### 과제
아래 목록 전체를 한 줄당 문자열 하나씩 담은 JSON 배열로 정리하되, 빈 줄은 빼고 그림도 답에 넣지 마세요.

### 활용 자료
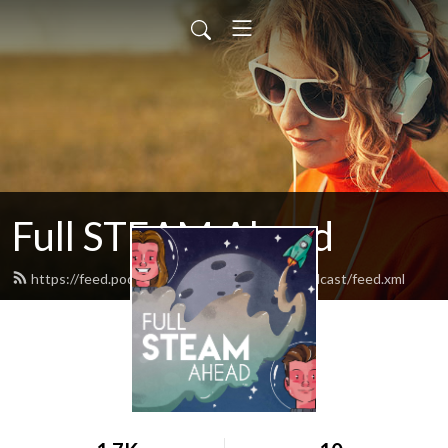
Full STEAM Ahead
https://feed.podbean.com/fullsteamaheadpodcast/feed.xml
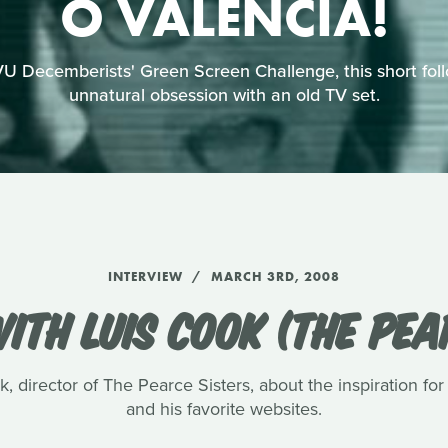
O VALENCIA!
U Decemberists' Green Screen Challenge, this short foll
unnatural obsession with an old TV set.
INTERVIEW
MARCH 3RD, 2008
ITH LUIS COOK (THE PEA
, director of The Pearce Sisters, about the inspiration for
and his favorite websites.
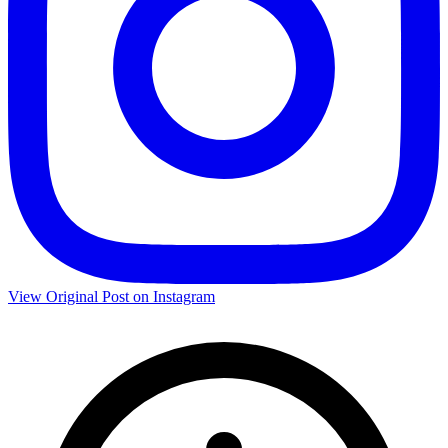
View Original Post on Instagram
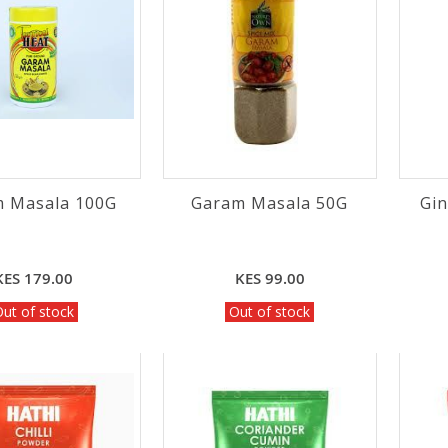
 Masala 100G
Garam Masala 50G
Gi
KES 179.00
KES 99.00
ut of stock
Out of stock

### 답안 작성란
[
  "Full STEAM Ahead",
  "https://feed.podbean.com/fullsteamaheadpodcast/feed.xml",
  "O VALENCIA!",
  "U Decemberists' Green Screen Challenge, this short foll",
  "unnatural obsession with an old TV set.",
  "INTERVIEW",
  "MARCH 3RD, 2008",
  "ITH LUIS COOK (THE PEA",
  ", director of The Pearce Sisters, about the inspiration for",
  "and his favorite websites.",
  "View Original Post on Instagram",
  " Masala 100G",
  "Garam Masala 50G",
  "Gi",
  "KES 179.00",
  "KES 99.00",
  "ut of stock",
  "Out of stock"
]